Update the records by replacing "nearest" with "closest" wherever it appears, keeping everything else the same. Leave the pictures out of your answer.

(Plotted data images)
%%

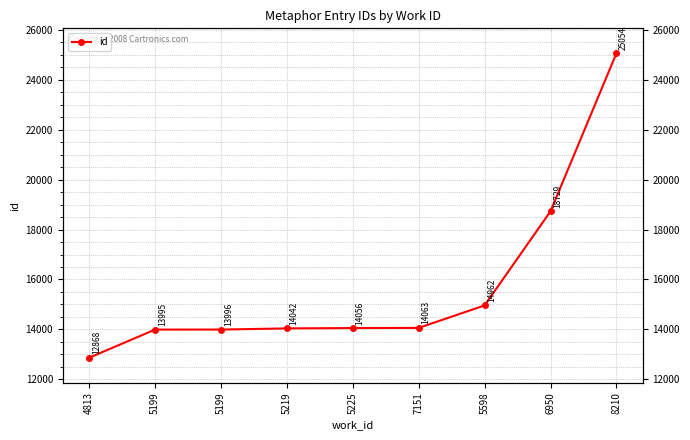

Rank the categories by value from lowest to highest.

4813, 5199, 5199, 5219, 5225, 7151, 5598, 6950, 8210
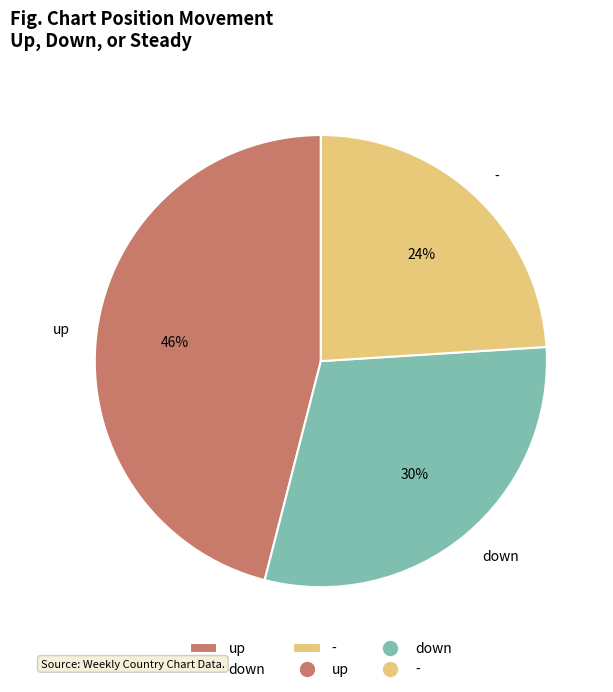

To the nearest percent, what is the combined percentage of down and -?

54%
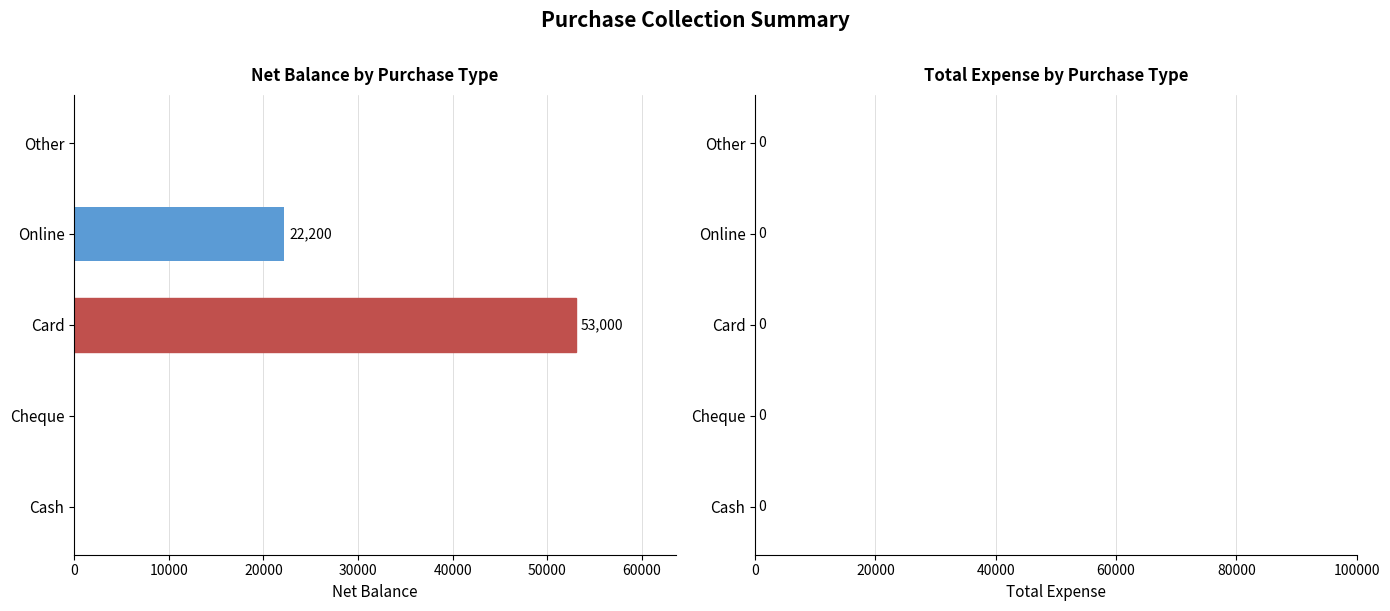

What is the sum of the values at Online and Card?

75200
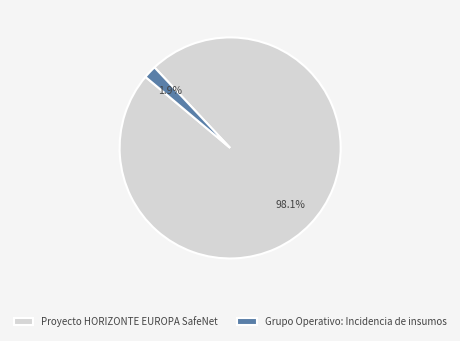

To the nearest percent, what is the combined percentage of Proyecto HORIZONTE EUROPA SafeNet and Grupo Operativo: Incidencia de insumos?

100%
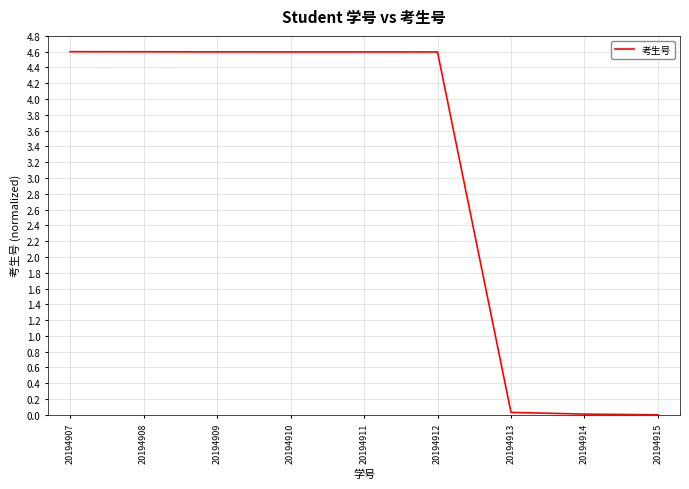

What is the maximum value shown in the chart?

4.6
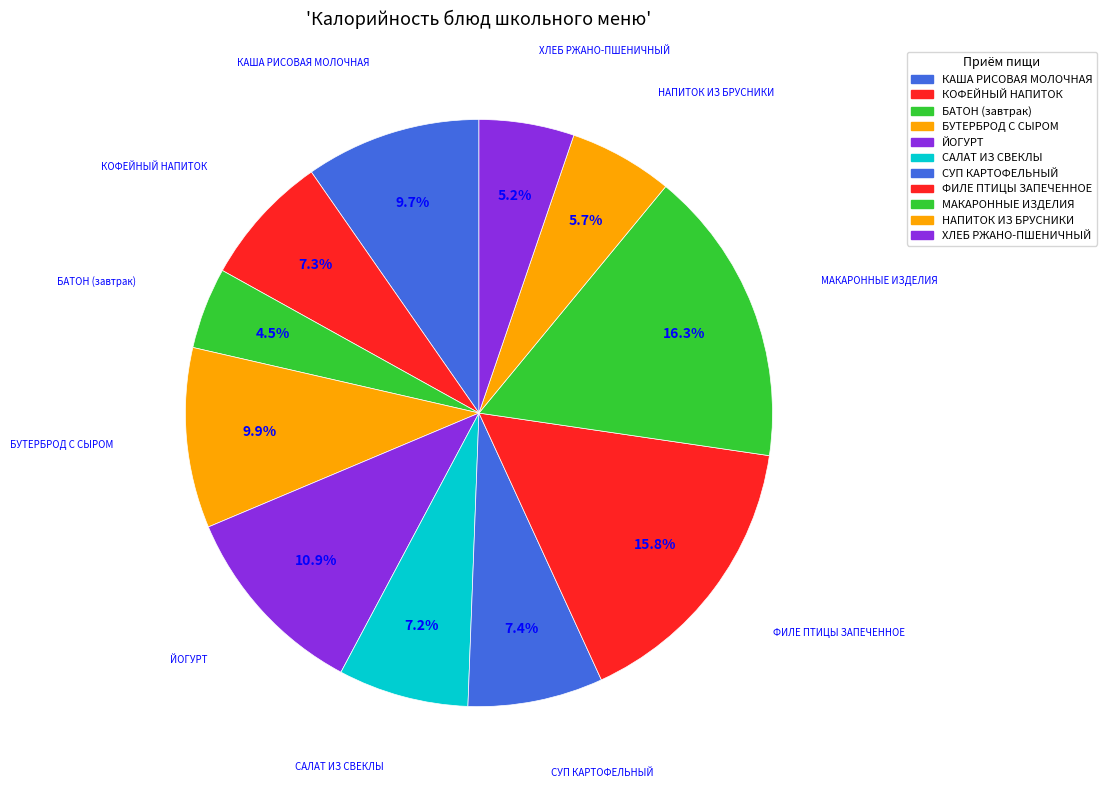

True or false: НАПИТОК ИЗ БРУСНИКИ accounts for 1% of the total.

False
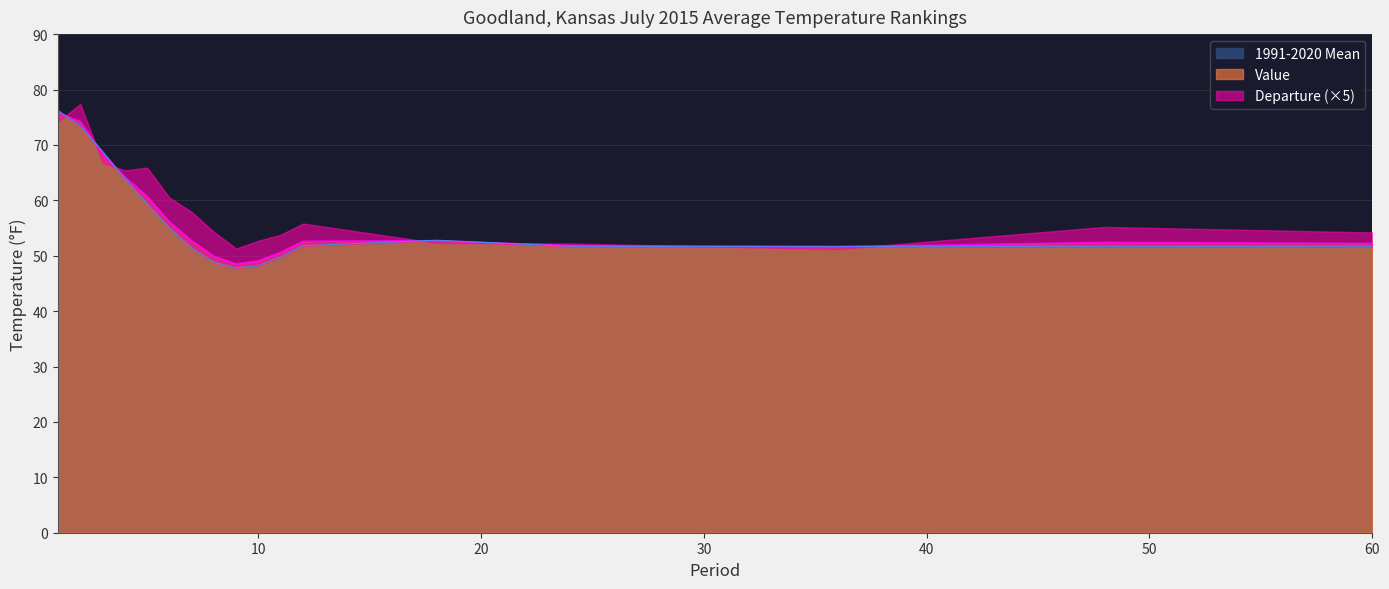

Is it true that 1991-2020 Mean equals 51.7 at 36?

True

%%

* OUTPUT OF THE EXERCISE:
Rank the categories by value from lowest to highest.

4813, 5199, 5199, 5219, 5225, 7151, 5598, 6950, 8210

To the closest percent, what is the combined percentage of down and -?

54%

What is the sum of the values at Online and Card?

75200

To the closest percent, what is the combined percentage of Proyecto HORIZONTE EUROPA SafeNet and Grupo Operativo: Incidencia de insumos?

100%

What is the maximum value shown in the chart?

4.6

True or false: НАПИТОК ИЗ БРУСНИКИ accounts for 1% of the total.

False

Is it true that 1991-2020 Mean equals 51.7 at 36?

True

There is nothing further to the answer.